■ Document excerpt:
◇ ◇ ◇
The economist Ha Joon Chang has written extensivly how a somewhat higher target interest rate, like 5-7%, is actually better overall than the super-low targets the fed has. Lower interest rates tend to favor financial incumbents because they make money anyway because they have more and can sit on it, which implies that the money isn't actually helping develop new value in the market.


> The economist Ha Joon Chang has written extensivly how a somewhat higher target interest rate, like 5-7%, is actually better overall than the super-low targets the fed has.

Better for what circumstances? The Fed doesn't start with interest rate targets, they start with a dual mandate on employment and inflation control and set interest rates based on expected results based on that mandate, which can at times be high and are now low (which is mostly, currently, a sign of monetary policy compensating for an extended period of defective fiscal policy.)


Inflation is the only mandate. There’s been a lot of discussion about whether employment should play into their role. When it does creep in it’s around now outdated discussions about whether going beyond so called full employment causes inflation to rise. Clinton was the first to get a fed chair to admit there was no such thing as full employment and later it was Yellen who really pushed fed policy to ignore employment levels. There are some out there who say we are playing with fire by not targeting an employment number and that sometimes includes me but then I think about the woman in the street I saw about a year ago. At first I was worried she’d been robbed or attacked, she was yelling really loudly but as I got closer I realized she was yelling that she’d finally gotten a job. That would probably never had happened under a fed that targets an arbitrary 5% unemployment Figure and that is one of the many criticisms I’ve had for past fed actions that have ignored the little man by playing god up in their star chamber.
◇ ◇ ◇
■ Data under study:
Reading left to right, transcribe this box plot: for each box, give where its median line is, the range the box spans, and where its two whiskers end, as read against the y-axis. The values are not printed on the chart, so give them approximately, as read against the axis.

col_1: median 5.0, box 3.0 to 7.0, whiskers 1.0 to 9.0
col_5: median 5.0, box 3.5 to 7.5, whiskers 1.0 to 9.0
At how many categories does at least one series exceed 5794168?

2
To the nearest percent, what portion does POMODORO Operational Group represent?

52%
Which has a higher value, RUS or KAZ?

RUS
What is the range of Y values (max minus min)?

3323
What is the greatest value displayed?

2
◇ ◇ ◇
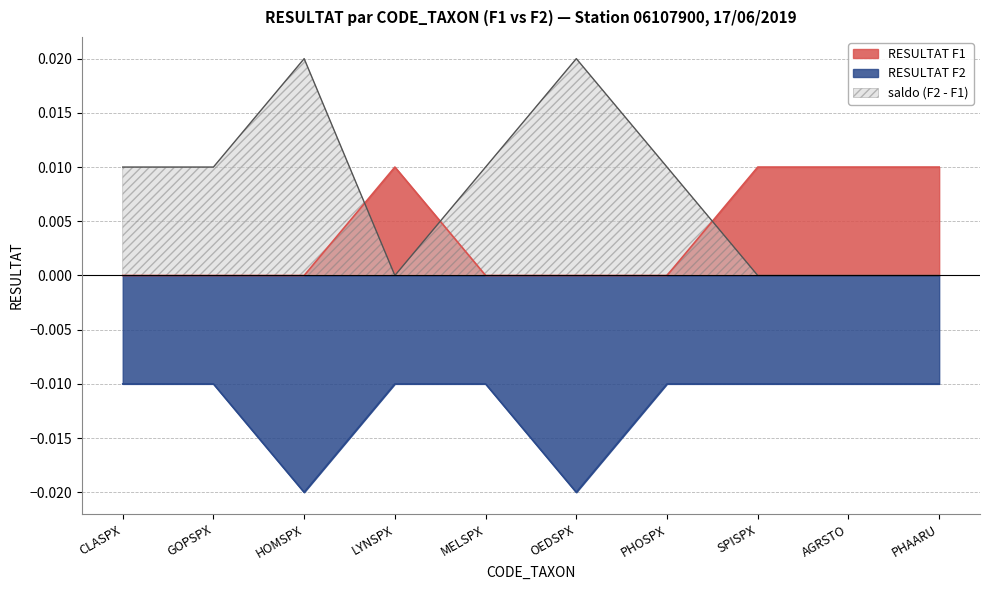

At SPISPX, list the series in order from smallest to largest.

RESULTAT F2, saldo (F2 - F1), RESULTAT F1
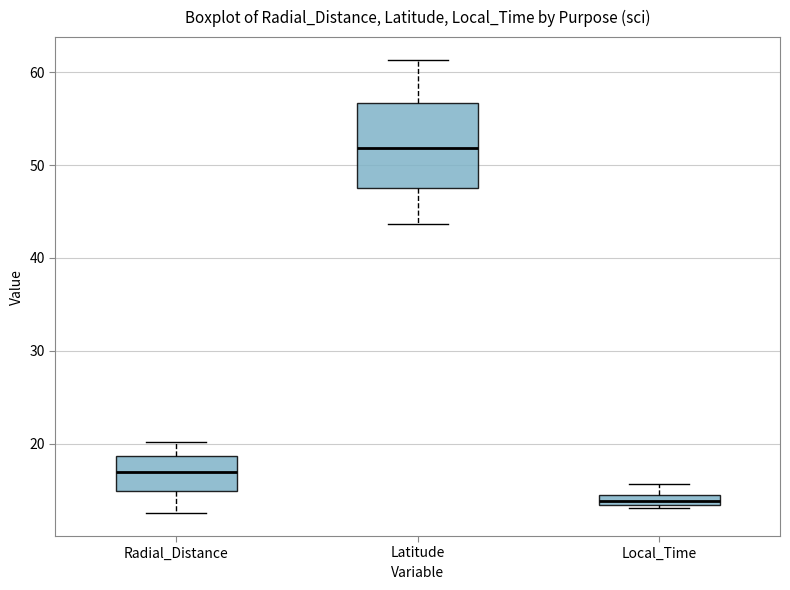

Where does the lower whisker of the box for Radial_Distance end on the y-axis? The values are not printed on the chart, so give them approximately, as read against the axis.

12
◇ ◇ ◇
■ Work task:
In the discussion of Federal Reserve interest rates, write out the passage from "Better for what" to "defective fiscal policy.)" again, replacing "dual mandate" with "twofold mandate".

■ Response area:
Better for what circumstances? The Fed doesn't start with interest rate targets, they start with a twofold mandate on employment and inflation control and set interest rates based on expected results based on that mandate, which can at times be high and are now low (which is mostly, currently, a sign of monetary policy compensating for an extended period of defective fiscal policy.)